begin Entries shown

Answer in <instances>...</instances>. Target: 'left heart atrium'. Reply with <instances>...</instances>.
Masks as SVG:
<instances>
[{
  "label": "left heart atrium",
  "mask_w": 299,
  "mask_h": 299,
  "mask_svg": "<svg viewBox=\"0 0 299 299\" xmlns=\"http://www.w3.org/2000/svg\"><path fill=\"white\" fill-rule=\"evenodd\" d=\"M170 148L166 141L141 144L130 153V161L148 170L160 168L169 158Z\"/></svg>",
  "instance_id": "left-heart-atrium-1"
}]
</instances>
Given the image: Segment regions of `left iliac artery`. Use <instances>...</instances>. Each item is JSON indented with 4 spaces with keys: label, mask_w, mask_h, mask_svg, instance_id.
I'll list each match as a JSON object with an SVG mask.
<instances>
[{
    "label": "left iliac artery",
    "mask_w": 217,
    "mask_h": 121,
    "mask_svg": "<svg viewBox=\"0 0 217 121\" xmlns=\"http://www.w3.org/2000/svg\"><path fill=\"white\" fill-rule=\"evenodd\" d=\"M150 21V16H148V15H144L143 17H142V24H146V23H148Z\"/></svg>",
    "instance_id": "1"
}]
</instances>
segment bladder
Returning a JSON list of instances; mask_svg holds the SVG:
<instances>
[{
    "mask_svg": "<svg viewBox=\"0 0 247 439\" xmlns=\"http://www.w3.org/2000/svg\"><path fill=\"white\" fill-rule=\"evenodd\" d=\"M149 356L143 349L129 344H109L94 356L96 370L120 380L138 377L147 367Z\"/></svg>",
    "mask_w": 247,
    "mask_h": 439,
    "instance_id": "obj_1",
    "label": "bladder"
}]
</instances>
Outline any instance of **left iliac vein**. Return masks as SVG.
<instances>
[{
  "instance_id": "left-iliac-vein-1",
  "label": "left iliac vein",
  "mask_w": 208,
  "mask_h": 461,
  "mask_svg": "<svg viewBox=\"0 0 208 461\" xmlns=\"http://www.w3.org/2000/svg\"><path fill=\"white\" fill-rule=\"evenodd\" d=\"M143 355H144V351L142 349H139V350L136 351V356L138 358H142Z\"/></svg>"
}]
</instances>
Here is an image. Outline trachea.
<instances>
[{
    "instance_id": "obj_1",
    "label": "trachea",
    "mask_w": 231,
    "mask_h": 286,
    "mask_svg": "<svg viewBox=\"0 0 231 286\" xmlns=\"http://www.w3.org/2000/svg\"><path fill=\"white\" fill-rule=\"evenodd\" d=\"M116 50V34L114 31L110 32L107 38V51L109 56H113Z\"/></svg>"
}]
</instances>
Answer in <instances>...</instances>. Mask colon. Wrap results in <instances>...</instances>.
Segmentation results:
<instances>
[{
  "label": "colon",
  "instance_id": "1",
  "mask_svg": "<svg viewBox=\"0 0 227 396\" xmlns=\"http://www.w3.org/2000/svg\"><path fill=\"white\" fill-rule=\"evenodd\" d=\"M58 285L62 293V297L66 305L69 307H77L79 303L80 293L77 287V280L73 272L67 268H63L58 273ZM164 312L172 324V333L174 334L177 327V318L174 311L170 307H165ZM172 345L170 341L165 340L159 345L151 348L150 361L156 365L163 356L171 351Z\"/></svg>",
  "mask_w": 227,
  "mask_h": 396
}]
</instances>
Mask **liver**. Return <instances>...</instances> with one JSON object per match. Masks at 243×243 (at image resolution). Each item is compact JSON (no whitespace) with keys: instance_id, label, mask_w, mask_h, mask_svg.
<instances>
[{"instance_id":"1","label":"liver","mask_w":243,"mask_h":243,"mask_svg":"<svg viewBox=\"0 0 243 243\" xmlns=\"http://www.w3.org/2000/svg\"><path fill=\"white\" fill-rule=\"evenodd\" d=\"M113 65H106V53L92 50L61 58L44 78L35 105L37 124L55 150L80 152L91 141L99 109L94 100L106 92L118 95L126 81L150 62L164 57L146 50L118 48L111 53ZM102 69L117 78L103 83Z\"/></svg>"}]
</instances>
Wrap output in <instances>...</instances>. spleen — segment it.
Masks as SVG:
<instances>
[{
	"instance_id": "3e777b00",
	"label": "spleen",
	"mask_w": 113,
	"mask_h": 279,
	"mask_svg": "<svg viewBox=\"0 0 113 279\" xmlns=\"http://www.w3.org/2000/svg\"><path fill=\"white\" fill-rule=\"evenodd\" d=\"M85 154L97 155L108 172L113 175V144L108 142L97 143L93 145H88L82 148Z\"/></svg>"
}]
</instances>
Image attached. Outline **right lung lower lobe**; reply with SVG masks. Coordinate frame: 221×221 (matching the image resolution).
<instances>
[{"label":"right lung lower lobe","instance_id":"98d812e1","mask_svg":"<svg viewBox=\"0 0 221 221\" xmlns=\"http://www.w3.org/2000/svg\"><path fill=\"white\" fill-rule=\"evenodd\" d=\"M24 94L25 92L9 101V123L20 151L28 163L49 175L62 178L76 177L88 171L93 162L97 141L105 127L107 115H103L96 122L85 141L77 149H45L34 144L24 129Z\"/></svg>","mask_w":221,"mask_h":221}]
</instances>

end Entries shown

Written instruction> Pick out every line of the entries above that contains the string "colon", and copy each one. Case counts.

Solution to this problem>
Answer in <instances>...</instances>. Mask colon. Wrap results in <instances>...</instances>.
  "label": "colon",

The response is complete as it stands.